(Data excerpts)
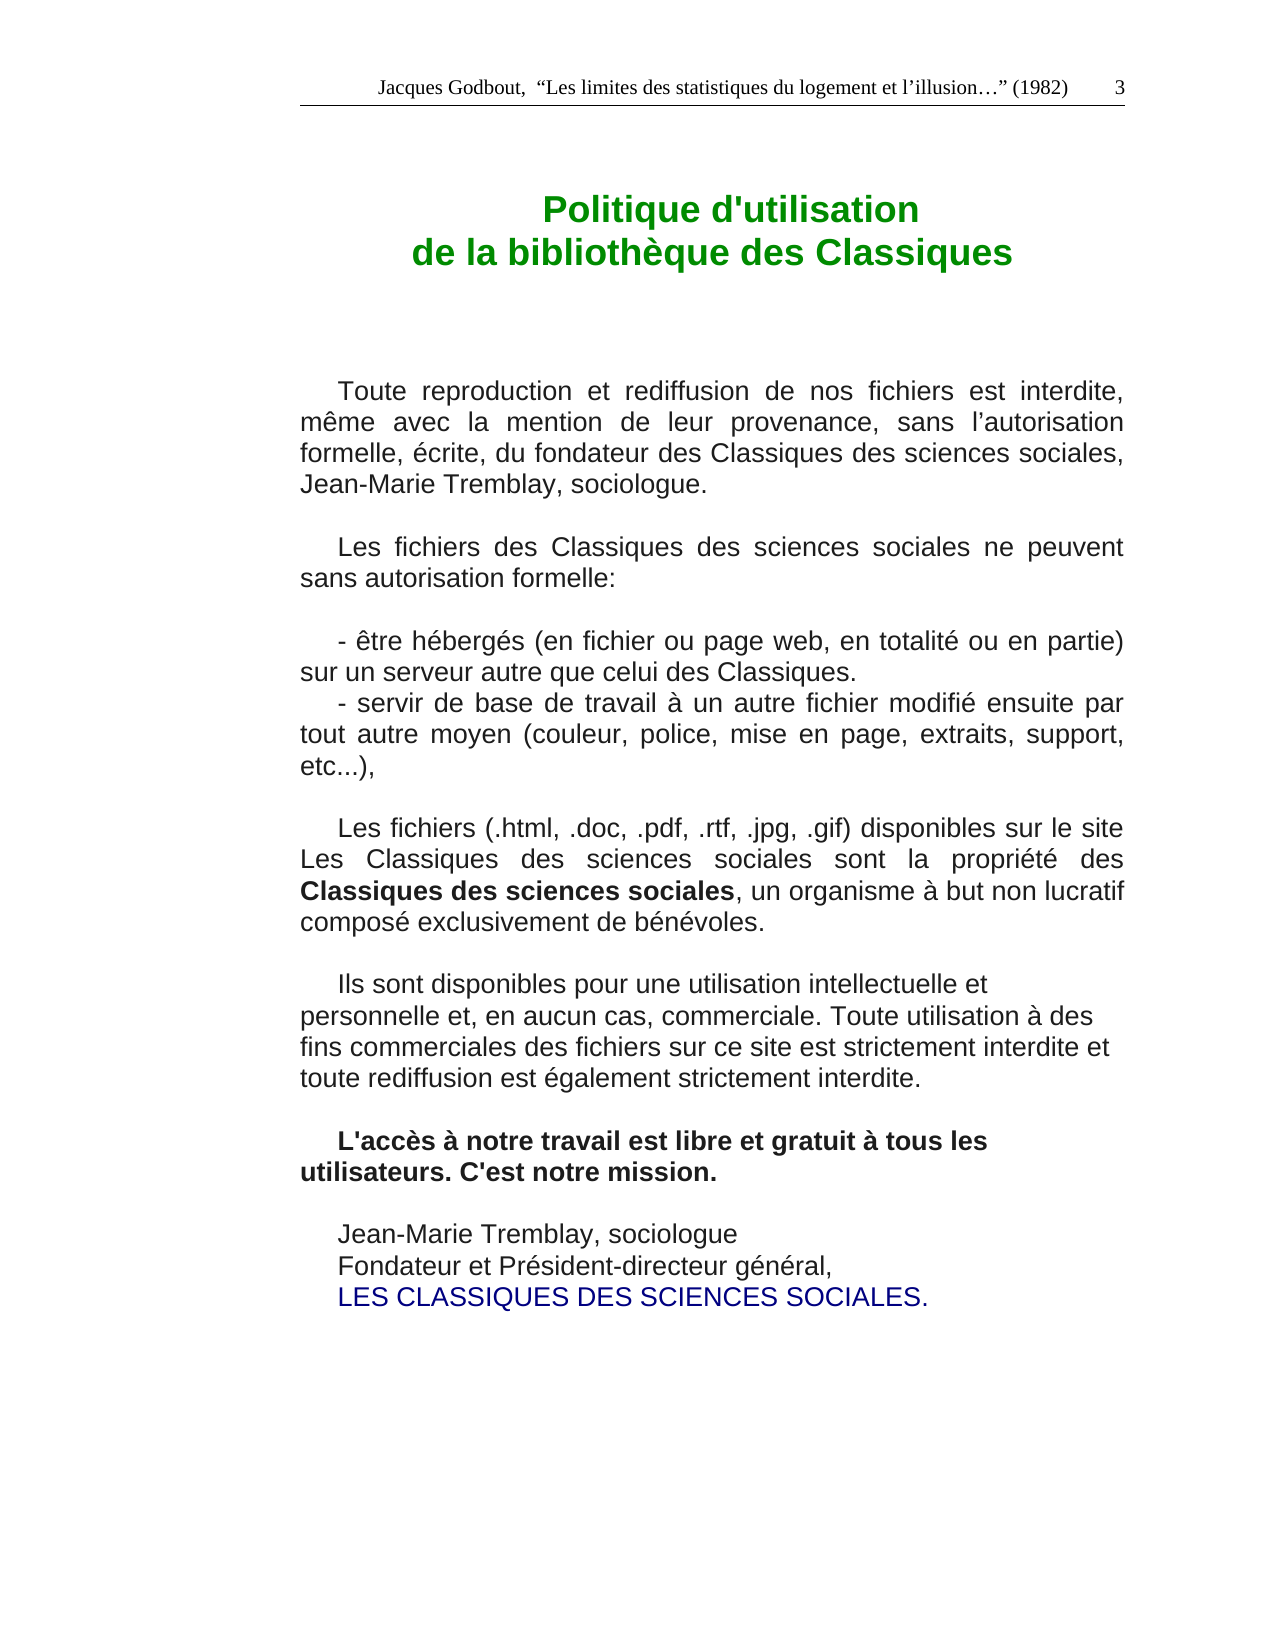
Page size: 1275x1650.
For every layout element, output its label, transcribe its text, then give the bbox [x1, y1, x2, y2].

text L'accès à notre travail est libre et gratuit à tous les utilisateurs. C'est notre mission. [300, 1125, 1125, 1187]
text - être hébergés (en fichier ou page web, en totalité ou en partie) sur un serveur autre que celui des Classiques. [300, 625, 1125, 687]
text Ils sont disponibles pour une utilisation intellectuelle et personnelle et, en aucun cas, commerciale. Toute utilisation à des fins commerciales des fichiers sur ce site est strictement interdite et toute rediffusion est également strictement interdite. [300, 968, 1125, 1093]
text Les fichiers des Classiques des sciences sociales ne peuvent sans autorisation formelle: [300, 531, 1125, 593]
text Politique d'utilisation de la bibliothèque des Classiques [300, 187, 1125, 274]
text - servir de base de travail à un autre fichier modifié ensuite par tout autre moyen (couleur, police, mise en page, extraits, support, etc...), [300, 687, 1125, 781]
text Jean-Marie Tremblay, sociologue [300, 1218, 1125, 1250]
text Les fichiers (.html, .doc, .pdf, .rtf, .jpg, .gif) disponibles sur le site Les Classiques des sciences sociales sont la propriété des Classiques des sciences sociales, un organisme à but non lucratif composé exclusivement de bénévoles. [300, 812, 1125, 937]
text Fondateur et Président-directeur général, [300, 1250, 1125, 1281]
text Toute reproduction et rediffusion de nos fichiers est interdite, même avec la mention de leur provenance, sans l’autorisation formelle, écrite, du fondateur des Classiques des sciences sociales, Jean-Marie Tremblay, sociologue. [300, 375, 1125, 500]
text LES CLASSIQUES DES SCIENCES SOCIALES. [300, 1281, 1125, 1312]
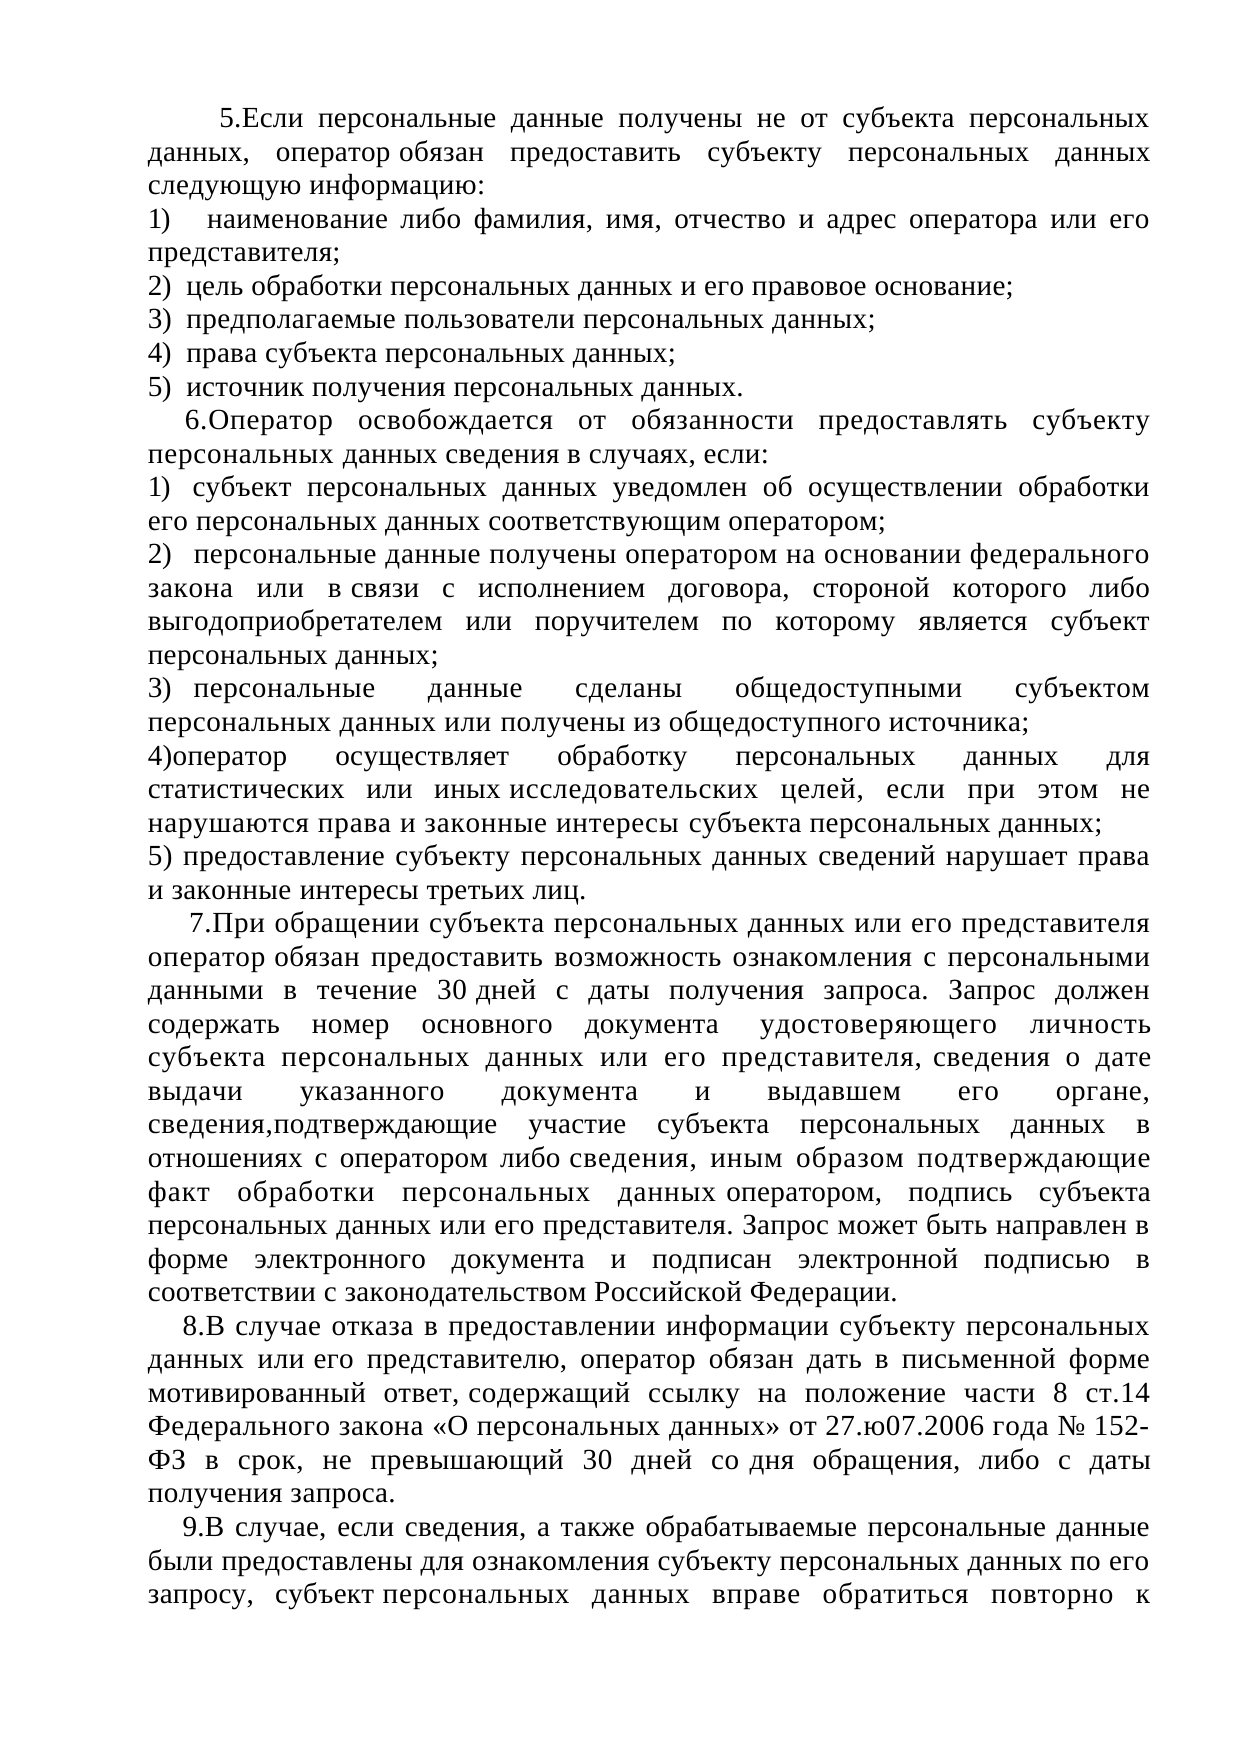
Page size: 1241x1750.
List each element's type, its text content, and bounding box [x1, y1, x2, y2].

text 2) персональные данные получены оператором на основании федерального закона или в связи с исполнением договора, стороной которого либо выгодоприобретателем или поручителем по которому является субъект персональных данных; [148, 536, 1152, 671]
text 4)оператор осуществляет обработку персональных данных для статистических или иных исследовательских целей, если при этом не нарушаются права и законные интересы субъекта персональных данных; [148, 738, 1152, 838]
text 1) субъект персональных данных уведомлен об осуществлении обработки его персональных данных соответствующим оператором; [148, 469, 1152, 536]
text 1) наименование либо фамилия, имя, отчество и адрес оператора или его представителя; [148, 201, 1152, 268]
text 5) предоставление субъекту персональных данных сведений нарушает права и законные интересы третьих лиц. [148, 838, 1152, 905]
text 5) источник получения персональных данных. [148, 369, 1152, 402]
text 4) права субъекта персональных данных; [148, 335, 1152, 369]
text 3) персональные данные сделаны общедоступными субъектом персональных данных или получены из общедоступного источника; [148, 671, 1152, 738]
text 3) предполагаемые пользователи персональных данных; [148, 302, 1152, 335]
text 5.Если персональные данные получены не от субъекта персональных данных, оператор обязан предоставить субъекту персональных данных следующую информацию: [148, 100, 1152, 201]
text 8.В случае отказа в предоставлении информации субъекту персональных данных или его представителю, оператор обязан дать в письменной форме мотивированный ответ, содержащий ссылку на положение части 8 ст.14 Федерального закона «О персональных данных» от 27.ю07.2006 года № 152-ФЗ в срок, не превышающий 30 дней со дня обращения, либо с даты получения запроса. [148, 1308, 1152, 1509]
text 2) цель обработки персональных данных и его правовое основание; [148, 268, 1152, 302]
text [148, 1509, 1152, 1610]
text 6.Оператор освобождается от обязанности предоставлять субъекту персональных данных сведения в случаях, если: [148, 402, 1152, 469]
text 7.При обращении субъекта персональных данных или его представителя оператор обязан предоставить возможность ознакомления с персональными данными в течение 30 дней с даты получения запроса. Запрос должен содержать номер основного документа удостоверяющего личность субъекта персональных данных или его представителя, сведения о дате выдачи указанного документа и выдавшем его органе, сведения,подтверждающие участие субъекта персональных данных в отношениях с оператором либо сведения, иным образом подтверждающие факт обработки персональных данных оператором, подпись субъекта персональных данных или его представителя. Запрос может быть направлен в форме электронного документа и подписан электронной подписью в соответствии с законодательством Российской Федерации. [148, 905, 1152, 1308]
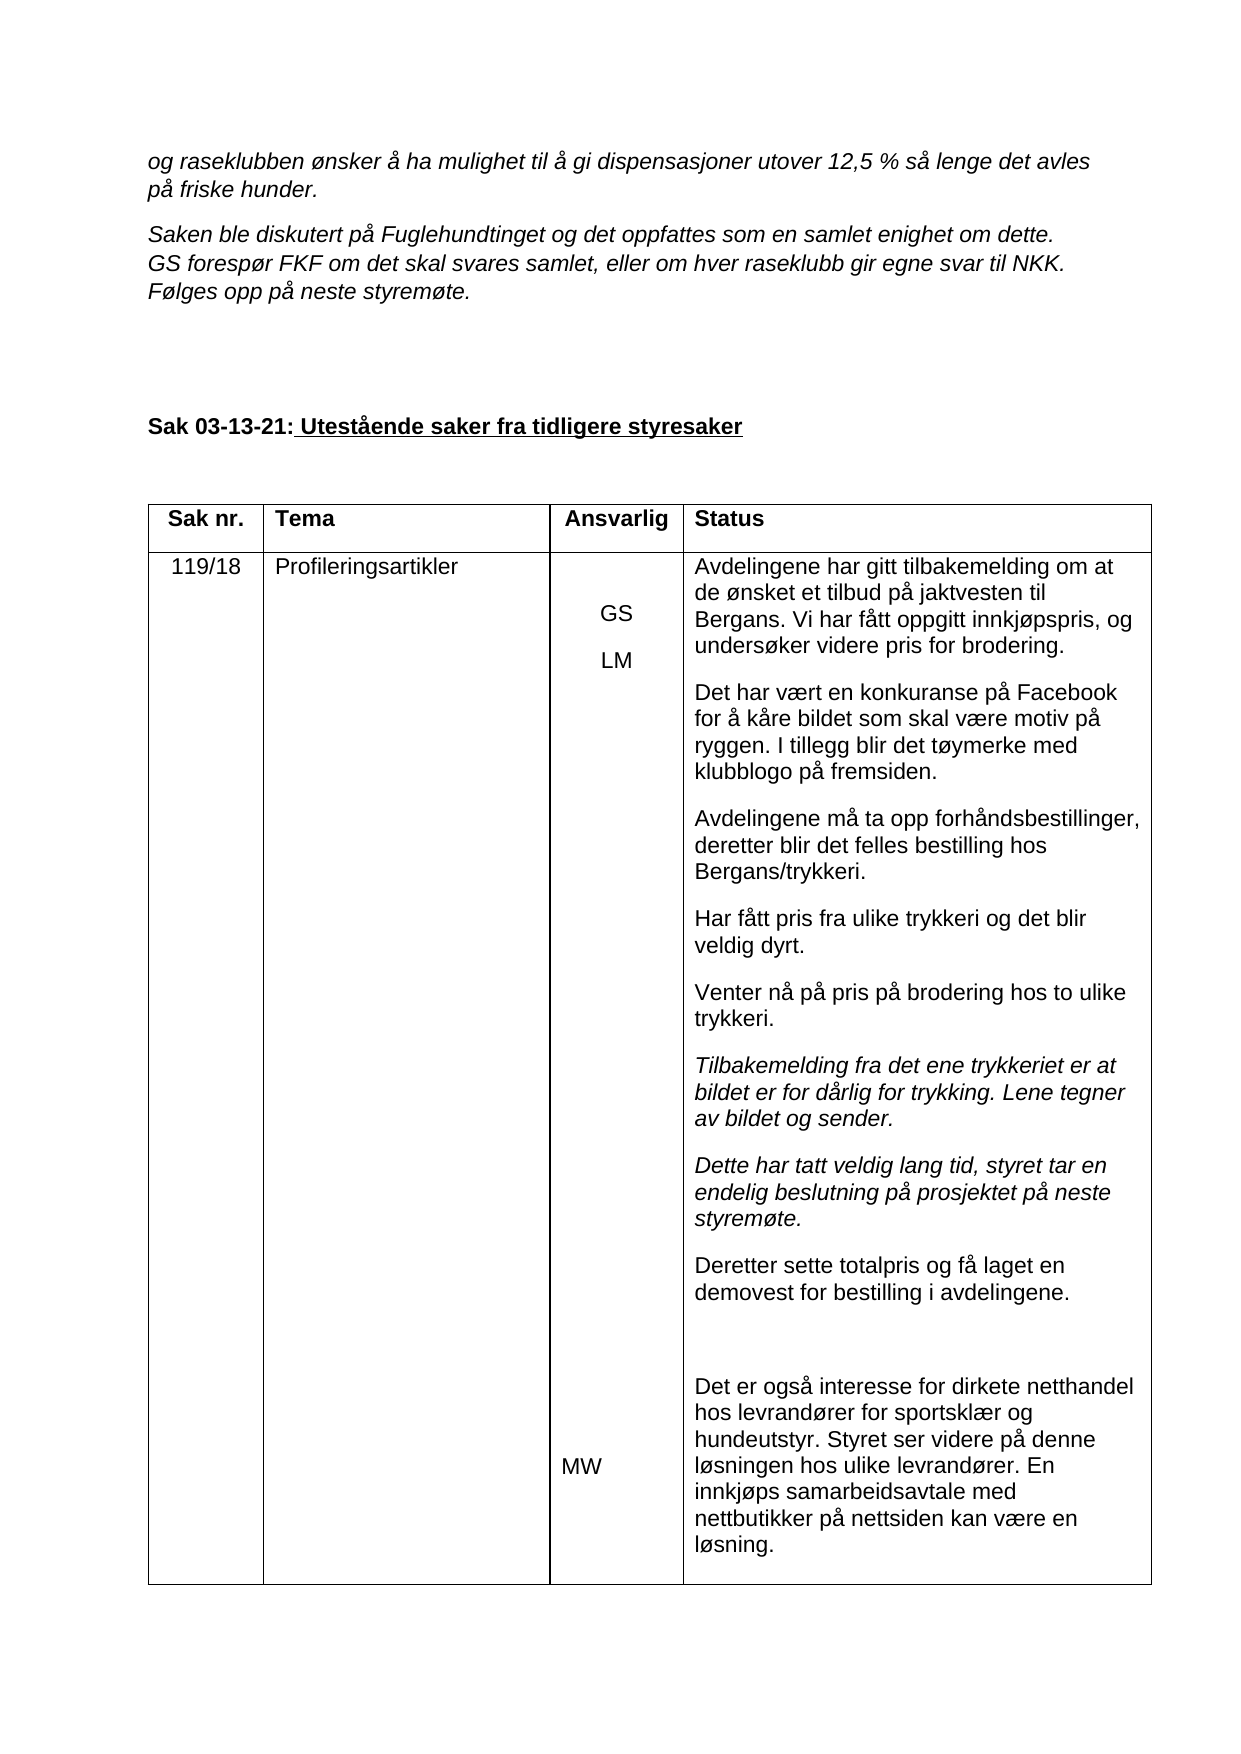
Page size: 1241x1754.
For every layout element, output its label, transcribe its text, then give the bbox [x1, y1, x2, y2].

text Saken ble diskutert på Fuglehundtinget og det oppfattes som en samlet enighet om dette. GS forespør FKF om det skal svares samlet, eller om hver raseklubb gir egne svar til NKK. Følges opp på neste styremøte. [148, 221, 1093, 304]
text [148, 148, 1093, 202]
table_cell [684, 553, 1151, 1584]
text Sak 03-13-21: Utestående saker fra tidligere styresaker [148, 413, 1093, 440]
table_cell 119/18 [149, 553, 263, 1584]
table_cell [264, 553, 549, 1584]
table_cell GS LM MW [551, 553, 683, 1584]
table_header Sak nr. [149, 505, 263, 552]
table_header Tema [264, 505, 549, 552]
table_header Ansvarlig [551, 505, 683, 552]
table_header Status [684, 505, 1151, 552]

### Task prompt:
Transcribe every line of the data exactly. No pictures go in the copy.

### Response below:
Page size: 1275x1650.
For every layout element, output its label, transcribe its text, then give the bbox [x1, y1, x2, y2].

text L'accès à notre travail est libre et gratuit à tous les utilisateurs. C'est notre mission. [300, 1125, 1125, 1187]
text - être hébergés (en fichier ou page web, en totalité ou en partie) sur un serveur autre que celui des Classiques. [300, 625, 1125, 687]
text Ils sont disponibles pour une utilisation intellectuelle et personnelle et, en aucun cas, commerciale. Toute utilisation à des fins commerciales des fichiers sur ce site est strictement interdite et toute rediffusion est également strictement interdite. [300, 968, 1125, 1093]
text Les fichiers des Classiques des sciences sociales ne peuvent sans autorisation formelle: [300, 531, 1125, 593]
text Politique d'utilisation de la bibliothèque des Classiques [300, 187, 1125, 274]
text - servir de base de travail à un autre fichier modifié ensuite par tout autre moyen (couleur, police, mise en page, extraits, support, etc...), [300, 687, 1125, 781]
text Jean-Marie Tremblay, sociologue [300, 1218, 1125, 1250]
text Les fichiers (.html, .doc, .pdf, .rtf, .jpg, .gif) disponibles sur le site Les Classiques des sciences sociales sont la propriété des Classiques des sciences sociales, un organisme à but non lucratif composé exclusivement de bénévoles. [300, 812, 1125, 937]
text Fondateur et Président-directeur général, [300, 1250, 1125, 1281]
text Toute reproduction et rediffusion de nos fichiers est interdite, même avec la mention de leur provenance, sans l’autorisation formelle, écrite, du fondateur des Classiques des sciences sociales, Jean-Marie Tremblay, sociologue. [300, 375, 1125, 500]
text LES CLASSIQUES DES SCIENCES SOCIALES. [300, 1281, 1125, 1312]
Page size: 1241x1750.
List each element's type, its text content, and bounding box [x1, y1, x2, y2].

text 2) персональные данные получены оператором на основании федерального закона или в связи с исполнением договора, стороной которого либо выгодоприобретателем или поручителем по которому является субъект персональных данных; [148, 536, 1152, 671]
text 4)оператор осуществляет обработку персональных данных для статистических или иных исследовательских целей, если при этом не нарушаются права и законные интересы субъекта персональных данных; [148, 738, 1152, 838]
text 1) субъект персональных данных уведомлен об осуществлении обработки его персональных данных соответствующим оператором; [148, 469, 1152, 536]
text 1) наименование либо фамилия, имя, отчество и адрес оператора или его представителя; [148, 201, 1152, 268]
text 5) предоставление субъекту персональных данных сведений нарушает права и законные интересы третьих лиц. [148, 838, 1152, 905]
text 5) источник получения персональных данных. [148, 369, 1152, 402]
text 4) права субъекта персональных данных; [148, 335, 1152, 369]
text 3) персональные данные сделаны общедоступными субъектом персональных данных или получены из общедоступного источника; [148, 671, 1152, 738]
text 3) предполагаемые пользователи персональных данных; [148, 302, 1152, 335]
text 5.Если персональные данные получены не от субъекта персональных данных, оператор обязан предоставить субъекту персональных данных следующую информацию: [148, 100, 1152, 201]
text 8.В случае отказа в предоставлении информации субъекту персональных данных или его представителю, оператор обязан дать в письменной форме мотивированный ответ, содержащий ссылку на положение части 8 ст.14 Федерального закона «О персональных данных» от 27.ю07.2006 года № 152-ФЗ в срок, не превышающий 30 дней со дня обращения, либо с даты получения запроса. [148, 1308, 1152, 1509]
text 2) цель обработки персональных данных и его правовое основание; [148, 268, 1152, 302]
text [148, 1509, 1152, 1610]
text 6.Оператор освобождается от обязанности предоставлять субъекту персональных данных сведения в случаях, если: [148, 402, 1152, 469]
text 7.При обращении субъекта персональных данных или его представителя оператор обязан предоставить возможность ознакомления с персональными данными в течение 30 дней с даты получения запроса. Запрос должен содержать номер основного документа удостоверяющего личность субъекта персональных данных или его представителя, сведения о дате выдачи указанного документа и выдавшем его органе, сведения,подтверждающие участие субъекта персональных данных в отношениях с оператором либо сведения, иным образом подтверждающие факт обработки персональных данных оператором, подпись субъекта персональных данных или его представителя. Запрос может быть направлен в форме электронного документа и подписан электронной подписью в соответствии с законодательством Российской Федерации. [148, 905, 1152, 1308]
Page size: 1241x1754.
For every layout element, output its label, transcribe its text, then give the bbox [x1, y1, x2, y2].

text Saken ble diskutert på Fuglehundtinget og det oppfattes som en samlet enighet om dette. GS forespør FKF om det skal svares samlet, eller om hver raseklubb gir egne svar til NKK. Følges opp på neste styremøte. [148, 221, 1093, 304]
text [148, 148, 1093, 202]
table_cell [684, 553, 1151, 1584]
text Sak 03-13-21: Utestående saker fra tidligere styresaker [148, 413, 1093, 440]
table_cell 119/18 [149, 553, 263, 1584]
table_cell [264, 553, 549, 1584]
table_cell GS LM MW [551, 553, 683, 1584]
table_header Sak nr. [149, 505, 263, 552]
table_header Tema [264, 505, 549, 552]
table_header Ansvarlig [551, 505, 683, 552]
table_header Status [684, 505, 1151, 552]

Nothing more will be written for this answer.